Sapphires come in a range of colours from the “deep blues of the evening sky to the shining blue of a mid summers day” (ICA, 2014) and will never go out of style because of the versatility of the colour blue.

Over the last year I have come across various types of Sapphire’s from cobalt glass filled Sapphire’s to synthetics in their various forms. Representing royalty because of its rich colour and durability Sapphires are second to Diamonds in hardness and have been used in jewellery and other ornaments from centuries ago.

Out of all the ones i’ve briefly seen, Kashmir Sapphires have proven to have excellent colour and clarity giving them their reputation in the gemstone industry.

I began to wonder what made the Sapphires from the Kashmir geological region so special for them to be sold at such high premiums and with each document I read about these truly magnificent gems I began to understand what it was that made these gems so mystical.

As we know Sapphires are generally very included gemstones and when they come eye clean and in large sizes they command premiums because of their rarity. Kashmir Sapphires just like ones from other regions are quite included with fingerprints, colour zoning, growth bands, needles etc.

These Sapphires have soft and subtle inclusions which are only clearly visible under magnification.

Blocky and milky growth bands made of Fe and Ti oxides scatter incoming light resulting in the bluish sheen that are seen in these  Sapphires.
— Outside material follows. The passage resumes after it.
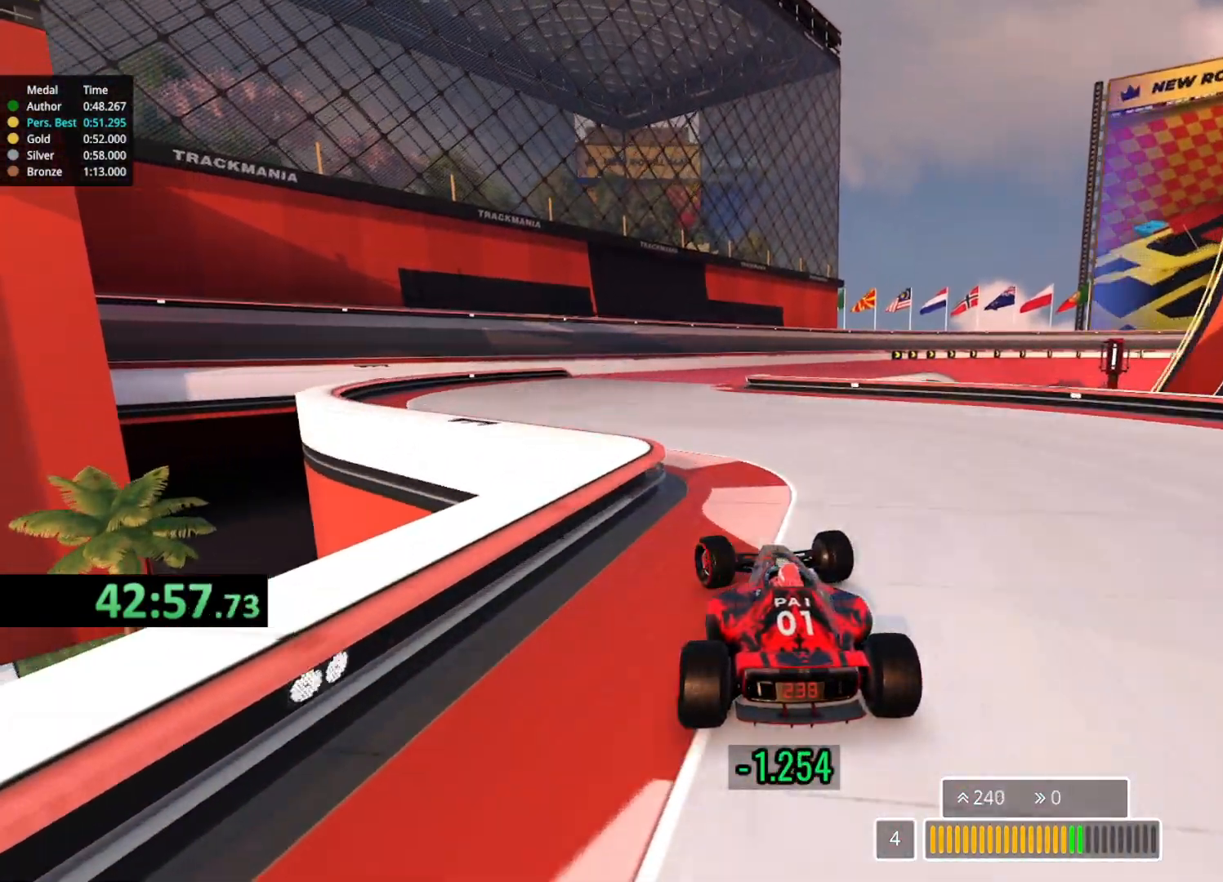
{"keys": ["right", "up"], "events": [[83, "left", "up"], [133, "right", "down"]]}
Milky zoning seen in Kashmir Sapphires

Crossing dust tracks are also a common feature but they are faint and can barely be seen without magnification.

Dust in Kashmir Sapphire

These inclusions contribute to the velvety appearance seen in these Sapphires giving them a high price tag. 

One important fact that should be noted is that Kashmir origin should not be used to mislead customers by selling stones from other geographic regions.